Before-and-after object lists

==========

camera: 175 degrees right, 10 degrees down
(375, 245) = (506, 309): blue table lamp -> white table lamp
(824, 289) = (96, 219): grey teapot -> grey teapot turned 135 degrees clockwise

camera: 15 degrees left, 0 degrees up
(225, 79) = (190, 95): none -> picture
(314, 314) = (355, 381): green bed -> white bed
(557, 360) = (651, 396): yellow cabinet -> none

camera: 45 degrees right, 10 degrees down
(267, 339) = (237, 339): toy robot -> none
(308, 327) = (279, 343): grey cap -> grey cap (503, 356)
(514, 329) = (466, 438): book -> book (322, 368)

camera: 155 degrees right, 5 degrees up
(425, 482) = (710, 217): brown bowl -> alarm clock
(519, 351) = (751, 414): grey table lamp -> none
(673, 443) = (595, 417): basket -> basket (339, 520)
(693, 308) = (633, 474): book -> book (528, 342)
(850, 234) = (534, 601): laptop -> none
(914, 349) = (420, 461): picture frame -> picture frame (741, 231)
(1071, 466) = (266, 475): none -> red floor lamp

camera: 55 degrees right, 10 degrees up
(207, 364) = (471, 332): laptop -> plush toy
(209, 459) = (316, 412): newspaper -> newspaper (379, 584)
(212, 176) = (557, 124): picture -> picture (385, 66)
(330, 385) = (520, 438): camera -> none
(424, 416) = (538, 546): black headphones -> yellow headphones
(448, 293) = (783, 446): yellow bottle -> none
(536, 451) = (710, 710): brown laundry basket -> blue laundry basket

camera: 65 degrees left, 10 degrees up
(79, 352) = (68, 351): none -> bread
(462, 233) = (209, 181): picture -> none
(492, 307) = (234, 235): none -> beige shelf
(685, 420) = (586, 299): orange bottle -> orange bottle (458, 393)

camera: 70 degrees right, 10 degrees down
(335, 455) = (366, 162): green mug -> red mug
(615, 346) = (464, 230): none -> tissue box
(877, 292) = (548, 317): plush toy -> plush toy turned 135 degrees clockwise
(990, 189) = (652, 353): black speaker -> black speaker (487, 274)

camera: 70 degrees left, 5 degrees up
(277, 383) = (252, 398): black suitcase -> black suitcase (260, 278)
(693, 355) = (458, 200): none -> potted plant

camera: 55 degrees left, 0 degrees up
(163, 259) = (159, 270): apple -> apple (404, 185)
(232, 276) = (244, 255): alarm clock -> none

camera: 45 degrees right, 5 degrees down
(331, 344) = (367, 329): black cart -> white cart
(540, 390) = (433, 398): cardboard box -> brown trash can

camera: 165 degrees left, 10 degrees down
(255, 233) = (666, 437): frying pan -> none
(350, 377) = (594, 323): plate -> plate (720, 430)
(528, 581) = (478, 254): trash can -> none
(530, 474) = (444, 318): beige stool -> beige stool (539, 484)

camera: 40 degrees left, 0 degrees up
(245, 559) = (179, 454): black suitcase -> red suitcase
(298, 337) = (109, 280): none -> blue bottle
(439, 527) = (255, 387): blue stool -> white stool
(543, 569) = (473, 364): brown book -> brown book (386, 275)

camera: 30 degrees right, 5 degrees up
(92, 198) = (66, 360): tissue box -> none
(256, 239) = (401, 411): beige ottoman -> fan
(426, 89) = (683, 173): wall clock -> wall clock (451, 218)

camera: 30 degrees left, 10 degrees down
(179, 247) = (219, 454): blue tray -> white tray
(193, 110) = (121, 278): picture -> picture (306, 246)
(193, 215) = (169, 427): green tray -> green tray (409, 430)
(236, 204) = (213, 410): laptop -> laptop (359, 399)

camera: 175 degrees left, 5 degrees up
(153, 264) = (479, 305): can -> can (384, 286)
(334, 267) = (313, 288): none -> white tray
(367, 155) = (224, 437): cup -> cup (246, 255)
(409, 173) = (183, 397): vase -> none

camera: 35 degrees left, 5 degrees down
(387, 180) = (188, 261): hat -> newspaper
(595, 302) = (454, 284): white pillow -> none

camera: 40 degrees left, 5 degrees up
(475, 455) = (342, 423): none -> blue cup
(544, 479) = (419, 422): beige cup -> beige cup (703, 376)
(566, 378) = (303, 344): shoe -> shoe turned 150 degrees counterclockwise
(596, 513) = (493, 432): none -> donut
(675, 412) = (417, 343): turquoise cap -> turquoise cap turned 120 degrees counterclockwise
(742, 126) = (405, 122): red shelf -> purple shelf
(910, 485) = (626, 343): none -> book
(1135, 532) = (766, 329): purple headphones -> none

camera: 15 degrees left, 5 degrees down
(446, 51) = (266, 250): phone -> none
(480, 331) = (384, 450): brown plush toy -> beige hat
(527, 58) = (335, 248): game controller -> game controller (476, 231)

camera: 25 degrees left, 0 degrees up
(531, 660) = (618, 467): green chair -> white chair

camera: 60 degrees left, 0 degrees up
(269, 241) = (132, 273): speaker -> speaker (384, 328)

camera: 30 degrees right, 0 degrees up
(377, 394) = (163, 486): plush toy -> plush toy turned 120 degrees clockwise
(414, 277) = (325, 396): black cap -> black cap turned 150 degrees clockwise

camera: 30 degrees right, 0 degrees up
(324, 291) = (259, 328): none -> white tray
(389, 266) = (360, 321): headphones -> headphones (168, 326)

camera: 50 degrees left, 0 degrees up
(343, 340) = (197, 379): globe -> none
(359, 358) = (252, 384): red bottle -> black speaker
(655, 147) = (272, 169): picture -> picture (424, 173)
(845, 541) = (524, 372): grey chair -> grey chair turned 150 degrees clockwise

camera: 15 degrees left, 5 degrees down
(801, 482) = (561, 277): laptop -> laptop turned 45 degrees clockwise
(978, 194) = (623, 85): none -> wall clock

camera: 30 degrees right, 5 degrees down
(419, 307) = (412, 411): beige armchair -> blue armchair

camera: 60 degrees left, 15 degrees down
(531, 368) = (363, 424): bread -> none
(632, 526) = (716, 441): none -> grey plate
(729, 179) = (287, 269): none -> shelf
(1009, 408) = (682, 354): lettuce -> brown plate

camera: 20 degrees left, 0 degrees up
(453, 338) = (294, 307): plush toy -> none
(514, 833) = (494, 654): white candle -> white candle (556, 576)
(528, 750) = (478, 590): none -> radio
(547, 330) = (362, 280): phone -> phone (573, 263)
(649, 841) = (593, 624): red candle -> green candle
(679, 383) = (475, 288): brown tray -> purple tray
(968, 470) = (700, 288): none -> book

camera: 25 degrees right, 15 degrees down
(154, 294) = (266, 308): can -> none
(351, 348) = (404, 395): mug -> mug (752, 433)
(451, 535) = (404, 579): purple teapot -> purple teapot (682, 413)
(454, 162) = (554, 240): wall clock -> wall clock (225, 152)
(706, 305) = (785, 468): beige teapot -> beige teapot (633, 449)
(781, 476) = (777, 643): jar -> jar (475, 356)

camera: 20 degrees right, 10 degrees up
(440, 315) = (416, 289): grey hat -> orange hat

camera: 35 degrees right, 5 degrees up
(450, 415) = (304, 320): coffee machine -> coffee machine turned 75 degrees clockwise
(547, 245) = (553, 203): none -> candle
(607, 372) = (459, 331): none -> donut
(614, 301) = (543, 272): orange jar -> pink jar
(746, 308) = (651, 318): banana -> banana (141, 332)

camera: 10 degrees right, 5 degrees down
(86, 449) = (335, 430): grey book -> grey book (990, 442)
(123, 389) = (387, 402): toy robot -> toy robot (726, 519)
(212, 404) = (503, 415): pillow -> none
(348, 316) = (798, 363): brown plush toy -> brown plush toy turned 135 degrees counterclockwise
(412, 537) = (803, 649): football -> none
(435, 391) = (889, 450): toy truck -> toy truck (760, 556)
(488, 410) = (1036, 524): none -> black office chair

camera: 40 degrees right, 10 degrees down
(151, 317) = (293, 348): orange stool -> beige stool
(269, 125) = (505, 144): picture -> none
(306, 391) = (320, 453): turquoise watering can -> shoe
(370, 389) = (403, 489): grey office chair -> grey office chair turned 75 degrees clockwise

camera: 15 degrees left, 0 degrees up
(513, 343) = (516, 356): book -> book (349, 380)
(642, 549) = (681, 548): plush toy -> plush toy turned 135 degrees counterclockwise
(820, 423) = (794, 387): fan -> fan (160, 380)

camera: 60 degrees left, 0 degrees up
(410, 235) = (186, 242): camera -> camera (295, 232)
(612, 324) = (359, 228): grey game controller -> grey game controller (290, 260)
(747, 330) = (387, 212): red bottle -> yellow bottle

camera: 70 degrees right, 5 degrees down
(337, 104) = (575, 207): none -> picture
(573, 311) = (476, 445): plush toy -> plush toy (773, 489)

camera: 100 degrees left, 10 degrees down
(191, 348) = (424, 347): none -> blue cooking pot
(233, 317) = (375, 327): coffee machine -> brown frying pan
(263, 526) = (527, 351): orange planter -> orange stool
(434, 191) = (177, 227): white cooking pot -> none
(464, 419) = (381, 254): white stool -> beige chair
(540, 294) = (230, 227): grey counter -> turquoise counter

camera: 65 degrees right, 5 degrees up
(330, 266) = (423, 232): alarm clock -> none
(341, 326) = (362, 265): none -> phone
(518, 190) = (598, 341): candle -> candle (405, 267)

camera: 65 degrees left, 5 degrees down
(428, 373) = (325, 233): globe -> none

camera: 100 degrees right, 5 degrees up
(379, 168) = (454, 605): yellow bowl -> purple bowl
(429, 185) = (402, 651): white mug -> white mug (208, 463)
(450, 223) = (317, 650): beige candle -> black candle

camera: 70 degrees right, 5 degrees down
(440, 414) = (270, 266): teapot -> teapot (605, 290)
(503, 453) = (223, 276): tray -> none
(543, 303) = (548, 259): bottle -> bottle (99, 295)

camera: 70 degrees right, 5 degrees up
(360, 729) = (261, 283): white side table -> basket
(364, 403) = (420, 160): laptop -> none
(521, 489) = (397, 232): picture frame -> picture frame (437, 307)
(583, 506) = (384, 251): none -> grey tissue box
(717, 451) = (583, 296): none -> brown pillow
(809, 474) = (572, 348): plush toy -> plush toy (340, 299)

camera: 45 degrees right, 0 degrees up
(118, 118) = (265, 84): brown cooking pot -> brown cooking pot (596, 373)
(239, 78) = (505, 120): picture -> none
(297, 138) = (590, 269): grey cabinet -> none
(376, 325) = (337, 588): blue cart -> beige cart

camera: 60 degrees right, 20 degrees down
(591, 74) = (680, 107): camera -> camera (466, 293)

==========

Your reply should hold every line from the data that contains "tissue", copied in full.

● **Task response**
(615, 346) = (464, 230): none -> tissue box
(92, 198) = (66, 360): tissue box -> none
(583, 506) = (384, 251): none -> grey tissue box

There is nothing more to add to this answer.